Vazaleen helped nurture a whole generation of gay musicians. Acts like the Hidden Cameras found a ready audience for their concept of "gay church music." Peaches found her most receptive early local audiences within that scene, even if many years later music journalists are still inexplicably surprised to find out that she's got a big queer following.

You'd think collaborating on a song called "Lesbians In The Forest" with Carole Pope might have made it obvious.

Synth pop band Austra came up after Vazaleen's height of popularity, but Katie Stelmanis made it clear how much impact the monthly party had on her in their early song Young And Gay, which was dedicated to Munro.

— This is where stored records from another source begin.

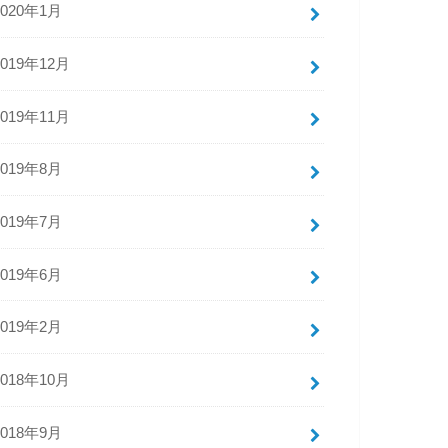
2020年1月
2019年12月
2019年11月
2019年8月
2019年7月
2019年6月
2019年2月
2018年10月
2018年9月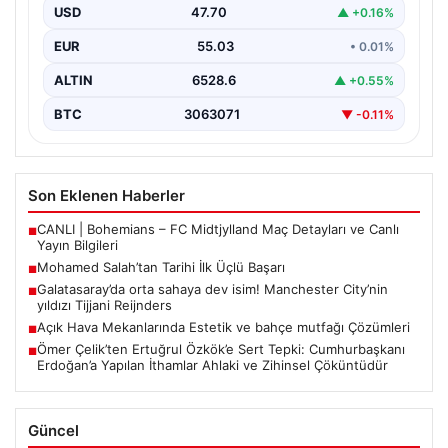
önemli bir dönüm noktasına imza attı. Takımının
USD
47.70
▲ +0.16%
hücum…
EUR
55.03
• 0.01%
ALTIN
6528.6
▲ +0.55%
BTC
3063071
▼ -0.11%
Son Eklenen Haberler
CANLI | Bohemians – FC Midtjylland Maç Detayları ve Canlı
■
Yayın Bilgileri
Mohamed Salah’tan Tarihi İlk Üçlü Başarı
■
Galatasaray’da orta sahaya dev isim! Manchester City’nin
■
yıldızı Tijjani Reijnders
Açık Hava Mekanlarında Estetik ve bahçe mutfağı Çözümleri
■
Ömer Çelik’ten Ertuğrul Özkök’e Sert Tepki: Cumhurbaşkanı
■
Erdoğan’a Yapılan İthamlar Ahlaki ve Zihinsel Çöküntüdür
Güncel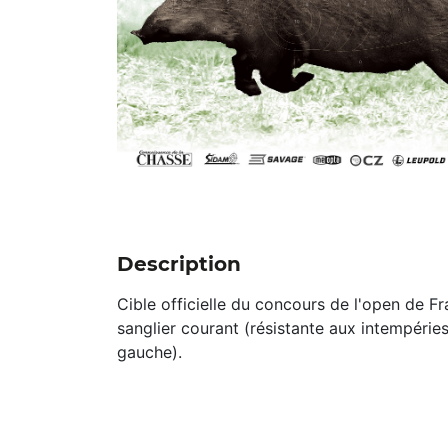
Description
Cible officielle du concours de l'open de F
sanglier courant (résistante aux intempéries
gauche).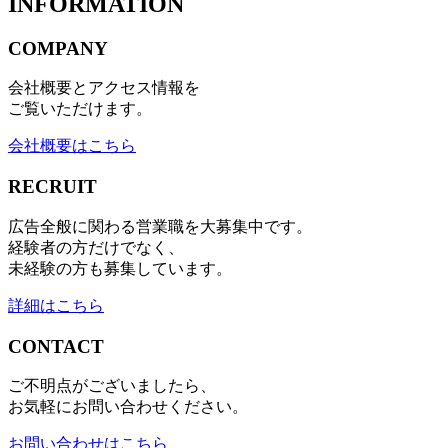
INFORMATION
COMPANY
会社概要とアクセス情報を
ご覧いただけます。
会社概要はこちら
RECRUIT
広告全般に関わる営業職を大募集中です。
経験者の方だけでなく、
未経験の方も募集しています。
詳細はこちら
CONTACT
ご不明点がございましたら、
お気軽にお問い合わせください。
お問い合わせはこちら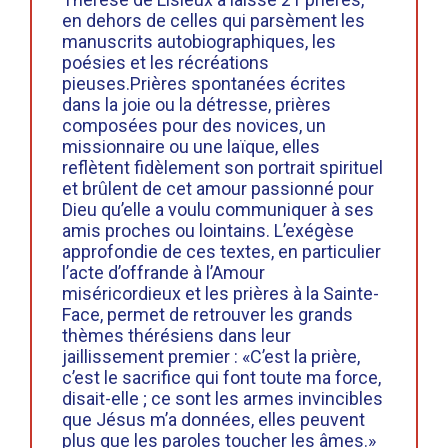
en dehors de celles qui parsèment les
manuscrits autobiographiques, les
poésies et les récréations
pieuses.Prières spontanées écrites
dans la joie ou la détresse, prières
composées pour des novices, un
missionnaire ou une laïque, elles
reflètent fidèlement son portrait spirituel
et brûlent de cet amour passionné pour
Dieu qu’elle a voulu communiquer à ses
amis proches ou lointains. L’exégèse
approfondie de ces textes, en particulier
l’acte d’offrande à l’Amour
miséricordieux et les prières à la Sainte-
Face, permet de retrouver les grands
thèmes thérésiens dans leur
jaillissement premier : «C’est la prière,
c’est le sacrifice qui font toute ma force,
disait-elle ; ce sont les armes invincibles
que Jésus m’a données, elles peuvent
plus que les paroles toucher les âmes.»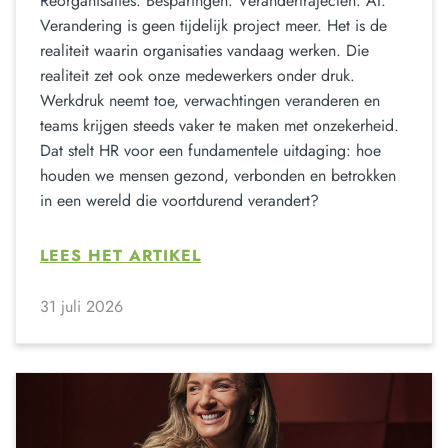
Reorganisaties. Besparingen. Verandertrajecten. AI.
Verandering is geen tijdelijk project meer. Het is de
realiteit waarin organisaties vandaag werken. Die
realiteit zet ook onze medewerkers onder druk.
Werkdruk neemt toe, verwachtingen veranderen en
teams krijgen steeds vaker te maken met onzekerheid.
Dat stelt HR voor een fundamentele uitdaging: hoe
houden we mensen gezond, verbonden en betrokken
in een wereld die voortdurend verandert?
LEES HET ARTIKEL
31 juli 2026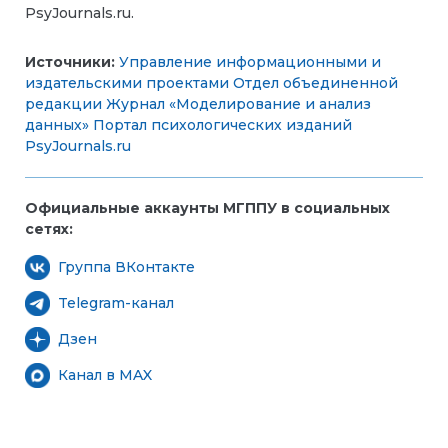
PsyJournals.ru.
Источники:
Управление информационными и
издательскими проектами
Отдел объединенной
редакции
Журнал «Моделирование и анализ
данных»
Портал психологических изданий
PsyJournals.ru
Официальные аккаунты МГППУ в социальных
сетях:
Группа ВКонтакте
Telegram-канал
Дзен
Канал в MAX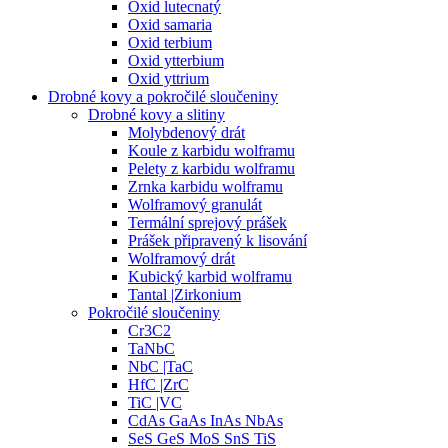
Oxid lutecnatý
Oxid samaria
Oxid terbium
Oxid ytterbium
Oxid yttrium
Drobné kovy a pokročilé sloučeniny
Drobné kovy a slitiny
Molybdenový drát
Koule z karbidu wolframu
Pelety z karbidu wolframu
Zrnka karbidu wolframu
Wolframový granulát
Termální sprejový prášek
Prášek připravený k lisování
Wolframový drát
Kubický karbid wolframu
Tantal |Zirkonium
Pokročilé sloučeniny
Cr3C2
TaNbC
NbC |TaC
HfC |ZrC
TiC |VC
CdAs GaAs InAs NbAs
SeS GeS MoS SnS TiS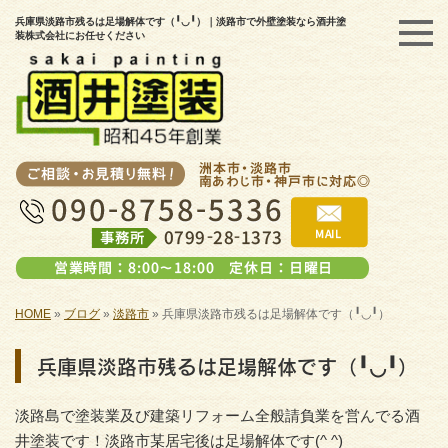
兵庫県淡路市残るは足場解体です（╹◡╹）｜淡路市で外壁塗装なら酒井塗
装株式会社にお任せください
HOME
»
ブログ
»
淡路市
»
兵庫県淡路市残るは足場解体です（╹◡╹）
兵庫県淡路市残るは足場解体です（╹◡╹）
淡路島で塗装業及び建築リフォーム全般請負業を営んでる酒
井塗装です！淡路市某居宅後は足場解体です(^ ^)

While she and several members of her band have long been out and proud, she's expressed disappointment that their queerness has often been omitted from the narrative by journalists.

Similarly, Owen Pallett has also talked about his feelings of being othered for his sexuality by hetero music critics. As the go-to guy for string arrangements in indie music and as a touring member of Arcade Fire, he's achieved a visibility that most musicians would be envious of, while also using that platform to spark dialog about queer issues in a community that often sees itself as too progressive to be criticized for subtler forms of discrimination.

As gay culture became mainstream enough to make its way into television series, Toronto musicians often provided the soundtrack. The American version of Queer As Folk featured a theme song performed by Greek Buck, a Toronto duo of Don Pyle (best known for his work with Shadowy Men on a Shadowy Planet, with whom he performed the music for Kids In The Hall) and mixed media artist Andrew Zealley.

The Cliks also provided music on the soundtrack of the L Word, not to mention being the first band with an out transman singer to infiltrate the conventional rock world.

In more recent years it's become increasingly normal for Toronto bands to have openly gay members, and not have that be the defining aspect that gets latched on to. While now-defunct Toronto house music band Azari & III made no secret of their debts to vogueing and early gay house, the mixture of sexualities among their members was always only a minor tangent to their story.

queer music toronto

And while the obvious sapphic overtones to Vag Halen's feminist reappropriation of cock rock tropes are an integral part of their concept, they get just as much attention directed at their gender.

It might feel relatively recent that Toronto's music scene has become welcoming to the wider spectrum of sexualities, but that diversity has long been there. Nevertheless, it is a very different social climate now than it was when Jackie Shane was working the Yonge Street strip. Who knows how much further he could have taken his career if he had started it in this era?